- The input -
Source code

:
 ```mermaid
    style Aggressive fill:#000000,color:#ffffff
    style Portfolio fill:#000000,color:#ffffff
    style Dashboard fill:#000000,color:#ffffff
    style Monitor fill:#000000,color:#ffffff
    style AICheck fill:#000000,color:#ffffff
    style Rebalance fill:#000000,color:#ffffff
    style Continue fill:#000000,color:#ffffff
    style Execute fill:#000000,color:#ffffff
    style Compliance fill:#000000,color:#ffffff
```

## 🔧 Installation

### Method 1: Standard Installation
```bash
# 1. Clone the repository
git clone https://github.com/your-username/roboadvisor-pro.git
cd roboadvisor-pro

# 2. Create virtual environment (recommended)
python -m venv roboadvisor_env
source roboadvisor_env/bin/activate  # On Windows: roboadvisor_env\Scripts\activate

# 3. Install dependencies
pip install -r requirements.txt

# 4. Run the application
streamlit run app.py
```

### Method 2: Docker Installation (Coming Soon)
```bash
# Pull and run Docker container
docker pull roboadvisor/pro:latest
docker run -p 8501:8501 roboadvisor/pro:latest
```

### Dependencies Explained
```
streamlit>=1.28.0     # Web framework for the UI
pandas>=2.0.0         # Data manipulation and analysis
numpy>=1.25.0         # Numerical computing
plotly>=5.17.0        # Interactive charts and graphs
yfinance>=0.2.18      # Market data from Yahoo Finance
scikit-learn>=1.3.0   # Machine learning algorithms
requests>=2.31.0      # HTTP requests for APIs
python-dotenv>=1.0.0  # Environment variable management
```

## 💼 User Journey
...
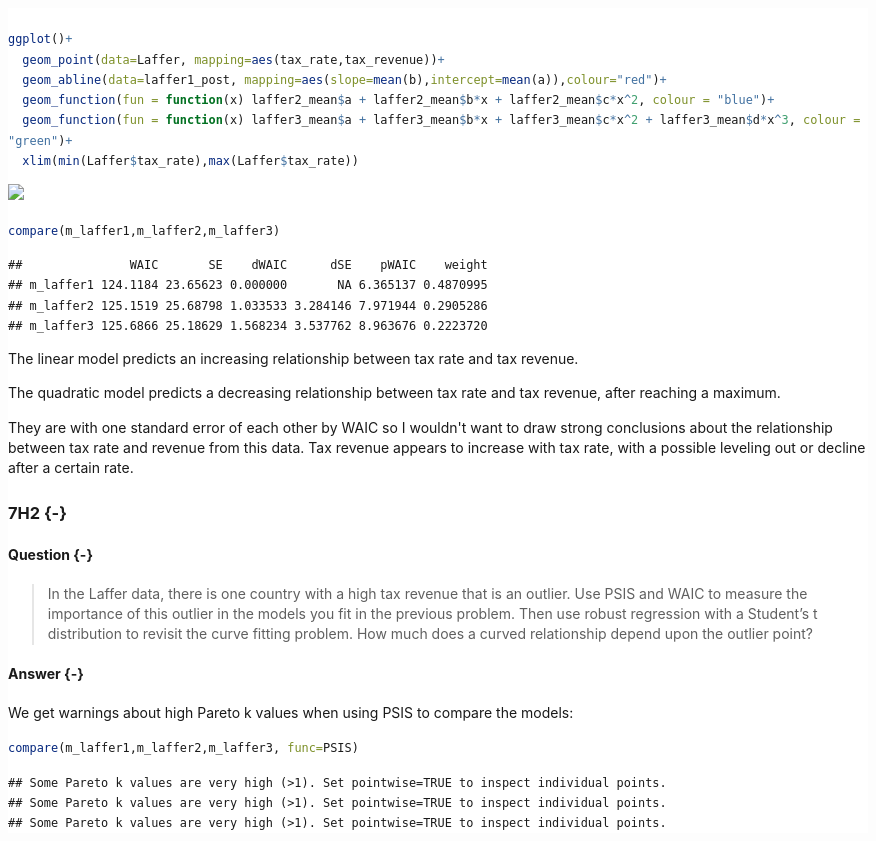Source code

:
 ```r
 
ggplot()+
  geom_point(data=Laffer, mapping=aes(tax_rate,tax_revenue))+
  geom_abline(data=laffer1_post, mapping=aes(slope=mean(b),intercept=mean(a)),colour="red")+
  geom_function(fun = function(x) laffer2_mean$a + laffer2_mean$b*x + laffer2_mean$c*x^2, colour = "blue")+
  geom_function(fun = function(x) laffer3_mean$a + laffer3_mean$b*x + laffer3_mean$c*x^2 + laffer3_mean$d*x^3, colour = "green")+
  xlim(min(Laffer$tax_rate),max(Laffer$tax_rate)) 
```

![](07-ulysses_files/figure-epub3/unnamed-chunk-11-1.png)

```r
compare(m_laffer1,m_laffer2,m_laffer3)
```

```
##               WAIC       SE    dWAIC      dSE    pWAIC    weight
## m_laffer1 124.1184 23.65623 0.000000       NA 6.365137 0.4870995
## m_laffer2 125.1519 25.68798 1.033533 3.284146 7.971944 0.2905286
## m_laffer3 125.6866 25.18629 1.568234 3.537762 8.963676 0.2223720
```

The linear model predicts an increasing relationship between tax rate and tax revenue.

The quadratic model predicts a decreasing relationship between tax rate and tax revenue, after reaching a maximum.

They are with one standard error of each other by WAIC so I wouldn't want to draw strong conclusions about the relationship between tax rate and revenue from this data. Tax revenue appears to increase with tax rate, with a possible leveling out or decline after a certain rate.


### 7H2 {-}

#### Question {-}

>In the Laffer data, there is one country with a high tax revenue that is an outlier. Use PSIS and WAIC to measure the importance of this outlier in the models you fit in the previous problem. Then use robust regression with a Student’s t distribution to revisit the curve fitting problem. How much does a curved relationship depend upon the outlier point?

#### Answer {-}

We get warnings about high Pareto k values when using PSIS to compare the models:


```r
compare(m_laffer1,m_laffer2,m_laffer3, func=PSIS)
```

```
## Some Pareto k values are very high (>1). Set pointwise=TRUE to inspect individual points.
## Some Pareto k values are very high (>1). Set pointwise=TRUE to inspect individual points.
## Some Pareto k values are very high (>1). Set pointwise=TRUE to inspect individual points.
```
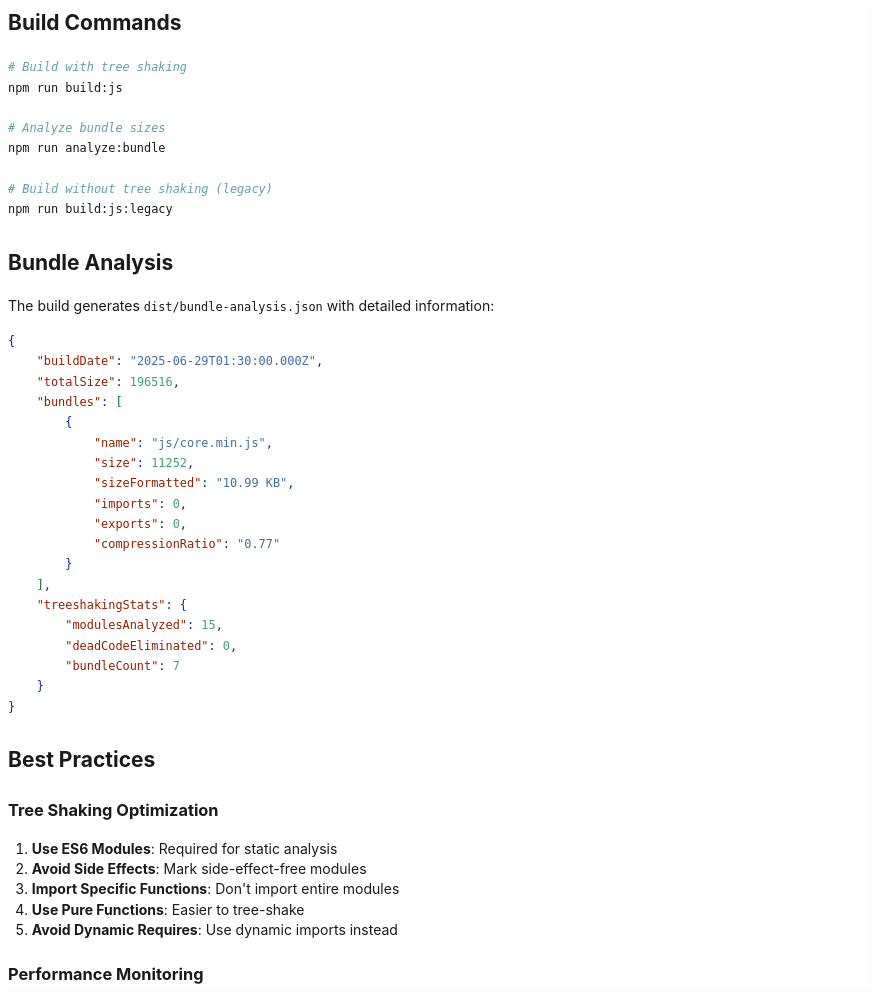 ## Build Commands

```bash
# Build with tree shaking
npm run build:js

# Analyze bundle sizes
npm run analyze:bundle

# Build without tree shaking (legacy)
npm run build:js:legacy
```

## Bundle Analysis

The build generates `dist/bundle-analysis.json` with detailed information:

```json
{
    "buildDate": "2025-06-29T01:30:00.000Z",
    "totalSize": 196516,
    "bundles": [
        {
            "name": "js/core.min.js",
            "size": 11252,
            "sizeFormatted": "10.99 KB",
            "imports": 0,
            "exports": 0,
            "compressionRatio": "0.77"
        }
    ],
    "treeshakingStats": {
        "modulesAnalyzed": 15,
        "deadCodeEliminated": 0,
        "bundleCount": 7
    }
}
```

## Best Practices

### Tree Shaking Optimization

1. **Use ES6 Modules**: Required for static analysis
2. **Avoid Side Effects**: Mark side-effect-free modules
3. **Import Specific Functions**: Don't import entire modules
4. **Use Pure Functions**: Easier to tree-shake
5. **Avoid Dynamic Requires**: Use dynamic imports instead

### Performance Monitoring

- Instructions for the task -
What lines above hold the word "Method"? List them all.

- Problem solution -
### Method 1: Standard Installation
### Method 2: Docker Installation (Coming Soon)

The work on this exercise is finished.